--- START ---

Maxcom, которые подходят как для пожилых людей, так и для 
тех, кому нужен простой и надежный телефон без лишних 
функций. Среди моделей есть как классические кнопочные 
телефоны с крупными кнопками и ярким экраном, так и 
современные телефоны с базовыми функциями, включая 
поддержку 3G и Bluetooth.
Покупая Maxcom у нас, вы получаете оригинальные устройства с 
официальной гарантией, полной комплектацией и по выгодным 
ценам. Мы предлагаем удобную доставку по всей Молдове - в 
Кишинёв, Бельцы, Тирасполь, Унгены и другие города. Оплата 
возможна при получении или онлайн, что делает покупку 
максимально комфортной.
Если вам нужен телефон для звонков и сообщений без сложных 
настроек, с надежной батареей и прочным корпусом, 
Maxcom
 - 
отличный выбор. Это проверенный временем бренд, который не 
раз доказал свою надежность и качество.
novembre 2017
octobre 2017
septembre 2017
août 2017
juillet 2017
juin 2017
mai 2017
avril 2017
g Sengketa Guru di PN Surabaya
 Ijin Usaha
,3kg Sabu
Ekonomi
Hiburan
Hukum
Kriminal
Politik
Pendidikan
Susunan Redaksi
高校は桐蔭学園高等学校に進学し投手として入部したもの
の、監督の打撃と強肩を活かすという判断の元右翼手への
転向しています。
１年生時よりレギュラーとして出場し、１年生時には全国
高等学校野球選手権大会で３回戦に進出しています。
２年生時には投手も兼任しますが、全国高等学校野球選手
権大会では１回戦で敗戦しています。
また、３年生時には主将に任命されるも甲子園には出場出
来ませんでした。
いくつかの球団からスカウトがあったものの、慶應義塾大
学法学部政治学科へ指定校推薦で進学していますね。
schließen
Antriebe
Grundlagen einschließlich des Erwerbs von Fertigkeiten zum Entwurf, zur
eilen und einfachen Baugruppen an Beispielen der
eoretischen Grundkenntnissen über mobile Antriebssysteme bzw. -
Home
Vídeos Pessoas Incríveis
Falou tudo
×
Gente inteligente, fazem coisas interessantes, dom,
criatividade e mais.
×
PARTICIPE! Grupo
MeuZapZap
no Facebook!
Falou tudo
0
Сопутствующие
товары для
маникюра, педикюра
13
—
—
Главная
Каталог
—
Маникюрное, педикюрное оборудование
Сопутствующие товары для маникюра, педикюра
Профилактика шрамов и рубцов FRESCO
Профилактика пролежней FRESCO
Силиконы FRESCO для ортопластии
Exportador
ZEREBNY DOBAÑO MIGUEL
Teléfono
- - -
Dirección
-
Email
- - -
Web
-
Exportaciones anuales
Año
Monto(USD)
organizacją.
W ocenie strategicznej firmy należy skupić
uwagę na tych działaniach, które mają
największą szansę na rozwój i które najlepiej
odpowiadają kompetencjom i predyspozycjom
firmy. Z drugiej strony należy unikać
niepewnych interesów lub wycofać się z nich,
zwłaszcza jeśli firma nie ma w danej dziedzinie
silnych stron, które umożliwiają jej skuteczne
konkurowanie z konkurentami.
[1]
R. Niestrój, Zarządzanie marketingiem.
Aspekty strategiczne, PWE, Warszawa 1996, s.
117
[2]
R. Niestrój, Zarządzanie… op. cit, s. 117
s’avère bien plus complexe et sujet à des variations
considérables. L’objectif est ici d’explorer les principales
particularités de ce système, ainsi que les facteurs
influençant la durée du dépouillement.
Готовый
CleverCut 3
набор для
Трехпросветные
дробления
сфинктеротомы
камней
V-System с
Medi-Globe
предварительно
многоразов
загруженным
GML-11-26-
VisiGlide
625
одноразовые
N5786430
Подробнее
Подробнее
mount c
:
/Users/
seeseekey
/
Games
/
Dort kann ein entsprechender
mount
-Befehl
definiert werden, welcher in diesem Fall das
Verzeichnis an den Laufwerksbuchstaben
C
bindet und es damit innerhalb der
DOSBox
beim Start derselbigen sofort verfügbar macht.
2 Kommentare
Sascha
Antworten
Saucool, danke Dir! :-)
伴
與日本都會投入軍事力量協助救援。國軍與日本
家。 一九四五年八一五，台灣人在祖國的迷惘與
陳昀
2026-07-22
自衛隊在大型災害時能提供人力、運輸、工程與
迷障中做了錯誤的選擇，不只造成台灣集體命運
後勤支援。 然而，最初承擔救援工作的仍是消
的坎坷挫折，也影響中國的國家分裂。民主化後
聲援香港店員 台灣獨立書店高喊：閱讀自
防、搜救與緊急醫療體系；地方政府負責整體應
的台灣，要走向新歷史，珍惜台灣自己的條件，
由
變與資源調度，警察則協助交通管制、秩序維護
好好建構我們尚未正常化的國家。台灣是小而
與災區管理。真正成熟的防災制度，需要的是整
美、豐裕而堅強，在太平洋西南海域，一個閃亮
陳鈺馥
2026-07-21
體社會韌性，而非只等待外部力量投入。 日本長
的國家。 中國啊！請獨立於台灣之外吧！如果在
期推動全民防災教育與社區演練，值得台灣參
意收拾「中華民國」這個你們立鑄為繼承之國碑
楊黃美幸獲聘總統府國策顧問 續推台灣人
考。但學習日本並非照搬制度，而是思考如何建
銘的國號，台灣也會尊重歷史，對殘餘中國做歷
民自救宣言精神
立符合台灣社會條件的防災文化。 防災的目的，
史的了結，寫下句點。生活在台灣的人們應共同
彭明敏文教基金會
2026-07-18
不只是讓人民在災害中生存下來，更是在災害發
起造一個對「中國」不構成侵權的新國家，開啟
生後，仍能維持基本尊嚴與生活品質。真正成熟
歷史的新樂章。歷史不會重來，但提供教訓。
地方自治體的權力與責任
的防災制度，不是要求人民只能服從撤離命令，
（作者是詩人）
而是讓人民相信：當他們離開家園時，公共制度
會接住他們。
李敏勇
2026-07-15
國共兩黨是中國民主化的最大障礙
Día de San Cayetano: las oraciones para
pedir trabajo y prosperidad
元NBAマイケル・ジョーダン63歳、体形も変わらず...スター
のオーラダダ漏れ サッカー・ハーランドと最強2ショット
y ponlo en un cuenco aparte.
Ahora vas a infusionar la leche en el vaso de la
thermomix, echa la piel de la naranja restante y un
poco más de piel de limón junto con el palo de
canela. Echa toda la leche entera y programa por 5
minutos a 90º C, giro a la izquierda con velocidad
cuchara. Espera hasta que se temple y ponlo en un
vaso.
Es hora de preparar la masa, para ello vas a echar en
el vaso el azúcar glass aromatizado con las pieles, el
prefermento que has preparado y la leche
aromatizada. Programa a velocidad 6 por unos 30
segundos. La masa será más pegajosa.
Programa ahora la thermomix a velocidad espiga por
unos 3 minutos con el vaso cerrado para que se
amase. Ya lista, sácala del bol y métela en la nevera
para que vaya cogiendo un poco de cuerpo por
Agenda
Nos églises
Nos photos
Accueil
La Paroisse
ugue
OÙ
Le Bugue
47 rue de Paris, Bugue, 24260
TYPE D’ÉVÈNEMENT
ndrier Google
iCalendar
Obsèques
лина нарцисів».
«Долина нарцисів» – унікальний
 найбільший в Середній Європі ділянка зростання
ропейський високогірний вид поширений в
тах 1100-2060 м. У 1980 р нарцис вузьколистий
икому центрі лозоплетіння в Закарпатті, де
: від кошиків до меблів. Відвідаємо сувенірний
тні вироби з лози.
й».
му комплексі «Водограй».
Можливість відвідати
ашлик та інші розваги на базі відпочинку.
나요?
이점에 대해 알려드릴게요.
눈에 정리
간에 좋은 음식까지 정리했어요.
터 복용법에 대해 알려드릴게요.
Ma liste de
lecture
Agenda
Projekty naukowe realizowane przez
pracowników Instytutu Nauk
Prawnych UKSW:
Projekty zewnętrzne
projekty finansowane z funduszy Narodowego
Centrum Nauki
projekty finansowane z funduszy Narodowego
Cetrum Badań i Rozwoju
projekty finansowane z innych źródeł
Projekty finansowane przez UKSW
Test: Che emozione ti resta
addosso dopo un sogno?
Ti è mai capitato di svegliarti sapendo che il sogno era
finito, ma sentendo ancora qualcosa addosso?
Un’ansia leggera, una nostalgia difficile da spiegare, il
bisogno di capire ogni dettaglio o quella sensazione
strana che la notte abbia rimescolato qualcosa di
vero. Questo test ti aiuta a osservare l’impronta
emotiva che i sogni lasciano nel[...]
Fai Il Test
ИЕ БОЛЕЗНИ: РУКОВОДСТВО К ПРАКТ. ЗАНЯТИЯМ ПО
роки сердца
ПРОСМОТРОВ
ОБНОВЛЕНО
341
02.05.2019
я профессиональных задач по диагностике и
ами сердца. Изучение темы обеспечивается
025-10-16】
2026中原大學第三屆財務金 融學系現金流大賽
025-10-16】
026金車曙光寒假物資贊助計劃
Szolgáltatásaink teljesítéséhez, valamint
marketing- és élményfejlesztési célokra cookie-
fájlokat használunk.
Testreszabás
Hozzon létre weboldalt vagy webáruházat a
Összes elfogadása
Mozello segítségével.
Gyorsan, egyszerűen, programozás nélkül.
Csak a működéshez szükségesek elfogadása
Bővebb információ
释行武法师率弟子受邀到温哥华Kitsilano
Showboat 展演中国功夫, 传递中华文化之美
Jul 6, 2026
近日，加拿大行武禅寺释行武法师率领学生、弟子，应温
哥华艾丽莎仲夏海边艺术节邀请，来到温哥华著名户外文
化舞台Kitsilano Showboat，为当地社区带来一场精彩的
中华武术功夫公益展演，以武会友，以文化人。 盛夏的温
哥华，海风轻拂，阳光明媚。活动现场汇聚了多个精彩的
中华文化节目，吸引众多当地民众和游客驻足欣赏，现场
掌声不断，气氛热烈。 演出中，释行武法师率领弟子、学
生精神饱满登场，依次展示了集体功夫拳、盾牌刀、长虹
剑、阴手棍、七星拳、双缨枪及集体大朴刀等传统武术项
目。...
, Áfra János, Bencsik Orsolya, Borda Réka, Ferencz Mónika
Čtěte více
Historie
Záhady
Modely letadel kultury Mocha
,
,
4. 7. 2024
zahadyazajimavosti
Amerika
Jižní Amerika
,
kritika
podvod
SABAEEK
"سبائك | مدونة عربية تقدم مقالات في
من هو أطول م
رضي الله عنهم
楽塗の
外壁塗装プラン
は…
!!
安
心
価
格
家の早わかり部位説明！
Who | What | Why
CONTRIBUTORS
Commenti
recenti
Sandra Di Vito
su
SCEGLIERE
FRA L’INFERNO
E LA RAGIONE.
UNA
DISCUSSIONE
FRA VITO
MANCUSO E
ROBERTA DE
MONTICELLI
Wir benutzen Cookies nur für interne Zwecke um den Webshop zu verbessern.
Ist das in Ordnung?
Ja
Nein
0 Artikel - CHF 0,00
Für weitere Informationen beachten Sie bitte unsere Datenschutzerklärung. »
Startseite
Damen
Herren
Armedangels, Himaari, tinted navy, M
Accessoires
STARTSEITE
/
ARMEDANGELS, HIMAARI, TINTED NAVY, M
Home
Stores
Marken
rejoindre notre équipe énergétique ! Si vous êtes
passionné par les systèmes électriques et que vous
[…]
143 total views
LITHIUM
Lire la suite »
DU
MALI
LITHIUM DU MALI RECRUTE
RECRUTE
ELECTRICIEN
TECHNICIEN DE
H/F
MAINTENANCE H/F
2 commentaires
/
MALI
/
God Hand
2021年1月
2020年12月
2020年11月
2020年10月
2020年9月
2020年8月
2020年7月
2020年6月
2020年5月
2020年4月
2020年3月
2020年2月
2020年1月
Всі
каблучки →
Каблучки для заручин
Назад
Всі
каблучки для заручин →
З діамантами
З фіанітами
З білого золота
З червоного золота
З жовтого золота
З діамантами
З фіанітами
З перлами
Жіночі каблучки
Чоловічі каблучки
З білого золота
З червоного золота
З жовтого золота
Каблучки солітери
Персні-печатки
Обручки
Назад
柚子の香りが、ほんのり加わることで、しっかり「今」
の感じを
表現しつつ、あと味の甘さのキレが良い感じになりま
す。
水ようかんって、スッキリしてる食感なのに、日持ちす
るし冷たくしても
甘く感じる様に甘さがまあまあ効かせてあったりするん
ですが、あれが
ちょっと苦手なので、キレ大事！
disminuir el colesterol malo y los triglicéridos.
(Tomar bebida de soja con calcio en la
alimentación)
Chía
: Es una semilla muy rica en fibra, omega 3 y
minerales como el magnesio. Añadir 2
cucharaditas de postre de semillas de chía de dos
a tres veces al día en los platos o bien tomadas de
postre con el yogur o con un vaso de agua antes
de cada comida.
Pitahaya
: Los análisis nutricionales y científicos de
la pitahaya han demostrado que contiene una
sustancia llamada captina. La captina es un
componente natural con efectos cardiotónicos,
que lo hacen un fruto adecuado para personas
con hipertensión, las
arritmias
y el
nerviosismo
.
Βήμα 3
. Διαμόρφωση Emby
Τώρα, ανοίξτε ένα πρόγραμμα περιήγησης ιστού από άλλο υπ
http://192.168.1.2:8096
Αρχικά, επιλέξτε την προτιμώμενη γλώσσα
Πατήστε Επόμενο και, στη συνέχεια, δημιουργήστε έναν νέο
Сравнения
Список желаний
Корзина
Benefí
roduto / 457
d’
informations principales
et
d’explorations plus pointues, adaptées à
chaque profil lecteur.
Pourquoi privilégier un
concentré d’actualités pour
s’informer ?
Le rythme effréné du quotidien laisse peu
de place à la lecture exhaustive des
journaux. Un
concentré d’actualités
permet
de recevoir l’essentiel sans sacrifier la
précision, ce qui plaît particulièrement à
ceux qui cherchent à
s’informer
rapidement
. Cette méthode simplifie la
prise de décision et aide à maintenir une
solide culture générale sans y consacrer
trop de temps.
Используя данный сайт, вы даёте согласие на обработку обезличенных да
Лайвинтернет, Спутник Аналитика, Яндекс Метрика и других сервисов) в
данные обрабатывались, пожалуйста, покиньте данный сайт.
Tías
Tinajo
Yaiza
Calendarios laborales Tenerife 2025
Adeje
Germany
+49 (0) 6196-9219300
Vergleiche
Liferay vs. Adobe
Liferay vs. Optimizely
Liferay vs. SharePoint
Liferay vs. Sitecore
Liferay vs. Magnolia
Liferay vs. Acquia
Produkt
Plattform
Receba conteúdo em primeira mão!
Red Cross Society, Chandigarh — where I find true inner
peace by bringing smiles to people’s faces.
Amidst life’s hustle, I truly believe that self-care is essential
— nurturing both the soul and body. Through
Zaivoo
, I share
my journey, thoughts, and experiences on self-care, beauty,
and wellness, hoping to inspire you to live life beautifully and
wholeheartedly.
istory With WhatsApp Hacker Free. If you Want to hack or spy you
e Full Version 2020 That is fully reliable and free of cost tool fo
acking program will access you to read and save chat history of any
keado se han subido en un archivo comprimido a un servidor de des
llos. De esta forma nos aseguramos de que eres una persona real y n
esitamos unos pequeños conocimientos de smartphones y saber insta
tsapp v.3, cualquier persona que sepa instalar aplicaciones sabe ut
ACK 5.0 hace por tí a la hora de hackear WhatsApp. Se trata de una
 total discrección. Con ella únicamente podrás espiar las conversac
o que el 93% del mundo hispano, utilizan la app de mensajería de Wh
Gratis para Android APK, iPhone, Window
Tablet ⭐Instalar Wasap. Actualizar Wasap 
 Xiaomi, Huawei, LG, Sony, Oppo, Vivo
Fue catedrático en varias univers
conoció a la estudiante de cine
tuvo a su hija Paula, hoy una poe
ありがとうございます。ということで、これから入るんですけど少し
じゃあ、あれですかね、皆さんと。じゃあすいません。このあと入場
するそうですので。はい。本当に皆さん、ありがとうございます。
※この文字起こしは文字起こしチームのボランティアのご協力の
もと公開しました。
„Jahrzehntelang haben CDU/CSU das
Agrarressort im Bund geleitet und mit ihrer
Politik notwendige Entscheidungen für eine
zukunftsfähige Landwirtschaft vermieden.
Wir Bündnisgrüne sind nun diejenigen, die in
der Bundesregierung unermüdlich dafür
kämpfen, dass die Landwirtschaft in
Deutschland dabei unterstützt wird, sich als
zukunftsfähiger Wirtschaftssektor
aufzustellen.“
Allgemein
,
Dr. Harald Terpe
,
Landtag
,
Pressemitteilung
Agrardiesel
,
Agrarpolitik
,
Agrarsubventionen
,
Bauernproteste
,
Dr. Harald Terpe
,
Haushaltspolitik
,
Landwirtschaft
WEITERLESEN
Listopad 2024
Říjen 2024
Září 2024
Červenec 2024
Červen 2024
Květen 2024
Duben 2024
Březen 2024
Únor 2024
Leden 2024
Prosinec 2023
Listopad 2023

--- END ---

EXERCISE OBJECTIVE
Recast the part of the material that runs from its first line through the line containing "ценам. Мы предлагаем", with both ends included, as a Markdown table with the columns No. and Line. Give each line its own row with its row number, and leave out blank lines.

TASK RESULT
| No. | Line |
|---|---|
| 1 | Maxcom, которые подходят как для пожилых людей, так и для  |
| 2 | тех, кому нужен простой и надежный телефон без лишних  |
| 3 | функций. Среди моделей есть как классические кнопочные  |
| 4 | телефоны с крупными кнопками и ярким экраном, так и  |
| 5 | современные телефоны с базовыми функциями, включая  |
| 6 | поддержку 3G и Bluetooth. |
| 7 | Покупая Maxcom у нас, вы получаете оригинальные устройства с  |
| 8 | официальной гарантией, полной комплектацией и по выгодным  |
| 9 | ценам. Мы предлагаем удобную доставку по всей Молдове - в  |